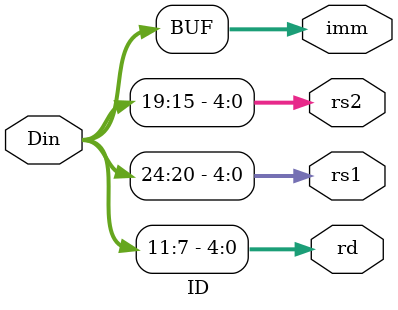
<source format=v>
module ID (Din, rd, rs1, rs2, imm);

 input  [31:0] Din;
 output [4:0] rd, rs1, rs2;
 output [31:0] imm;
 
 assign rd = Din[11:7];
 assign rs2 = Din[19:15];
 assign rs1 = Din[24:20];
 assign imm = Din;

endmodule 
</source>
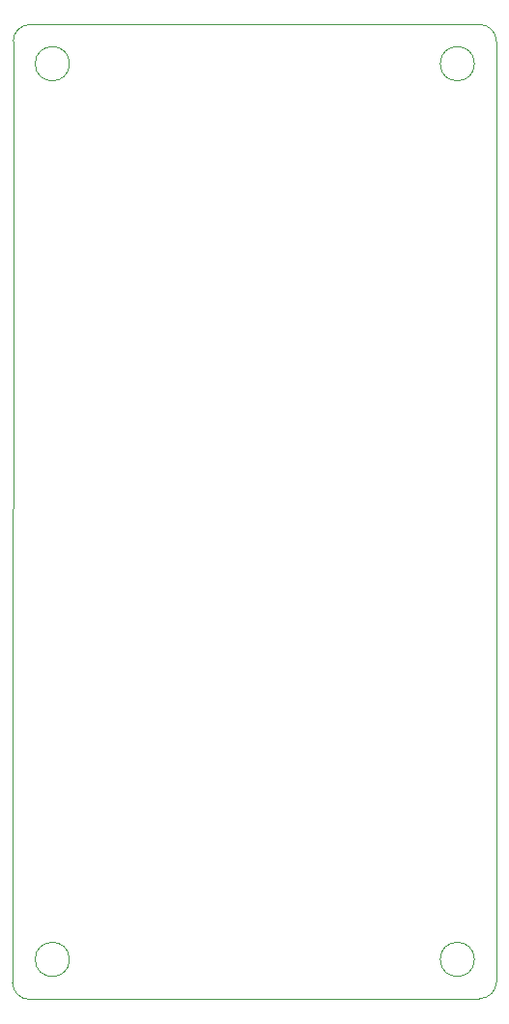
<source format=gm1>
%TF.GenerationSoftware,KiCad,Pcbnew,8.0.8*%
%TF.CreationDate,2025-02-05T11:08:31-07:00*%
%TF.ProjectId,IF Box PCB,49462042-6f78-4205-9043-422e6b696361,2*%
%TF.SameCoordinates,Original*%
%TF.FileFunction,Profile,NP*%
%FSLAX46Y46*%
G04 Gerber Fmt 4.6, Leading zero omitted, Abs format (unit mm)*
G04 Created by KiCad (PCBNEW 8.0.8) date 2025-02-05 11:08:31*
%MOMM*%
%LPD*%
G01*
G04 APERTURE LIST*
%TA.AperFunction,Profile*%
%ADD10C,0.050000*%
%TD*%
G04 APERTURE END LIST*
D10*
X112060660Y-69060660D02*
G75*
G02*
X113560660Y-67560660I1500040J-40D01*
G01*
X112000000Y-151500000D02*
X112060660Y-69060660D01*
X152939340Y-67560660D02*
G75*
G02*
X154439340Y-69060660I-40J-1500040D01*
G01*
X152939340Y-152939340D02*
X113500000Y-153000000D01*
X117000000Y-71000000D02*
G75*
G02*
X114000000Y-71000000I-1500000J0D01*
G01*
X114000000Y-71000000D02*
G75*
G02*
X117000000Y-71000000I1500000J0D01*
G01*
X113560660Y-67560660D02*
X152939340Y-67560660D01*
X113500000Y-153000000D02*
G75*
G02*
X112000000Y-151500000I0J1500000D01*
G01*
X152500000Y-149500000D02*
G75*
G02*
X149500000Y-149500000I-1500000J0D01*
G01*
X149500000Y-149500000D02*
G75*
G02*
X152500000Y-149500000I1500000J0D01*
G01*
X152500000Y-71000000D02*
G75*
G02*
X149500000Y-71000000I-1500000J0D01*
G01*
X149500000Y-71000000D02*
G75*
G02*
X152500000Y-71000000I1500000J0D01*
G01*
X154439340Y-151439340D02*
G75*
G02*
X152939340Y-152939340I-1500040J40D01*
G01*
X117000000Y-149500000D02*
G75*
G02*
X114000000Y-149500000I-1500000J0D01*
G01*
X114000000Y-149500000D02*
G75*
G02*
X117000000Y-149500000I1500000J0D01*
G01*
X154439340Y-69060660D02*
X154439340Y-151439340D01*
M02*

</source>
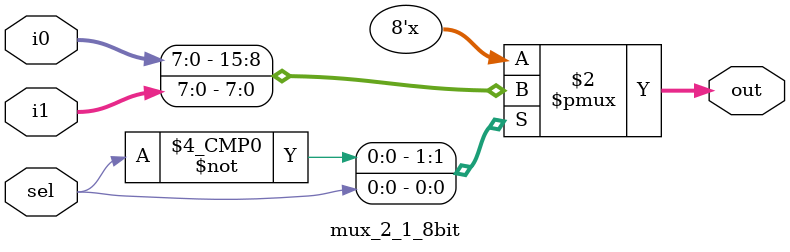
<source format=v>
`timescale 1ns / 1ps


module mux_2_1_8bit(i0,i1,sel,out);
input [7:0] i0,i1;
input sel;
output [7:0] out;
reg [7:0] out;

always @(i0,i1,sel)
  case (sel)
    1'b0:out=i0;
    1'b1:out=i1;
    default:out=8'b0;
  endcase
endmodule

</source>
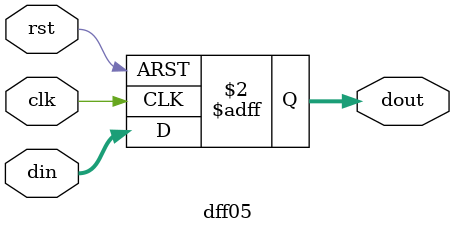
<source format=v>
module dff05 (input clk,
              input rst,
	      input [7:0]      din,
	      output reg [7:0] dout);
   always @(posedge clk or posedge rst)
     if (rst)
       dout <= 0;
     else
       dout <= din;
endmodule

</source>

● ● ● ● ● ● ●

# WORK TASK
What lines of the data contain the string "assign"? List them.

# TASK ANSWER
 assign rd = Din[11:7];
 assign rs2 = Din[19:15];
 assign rs1 = Din[24:20];
 assign imm = Din;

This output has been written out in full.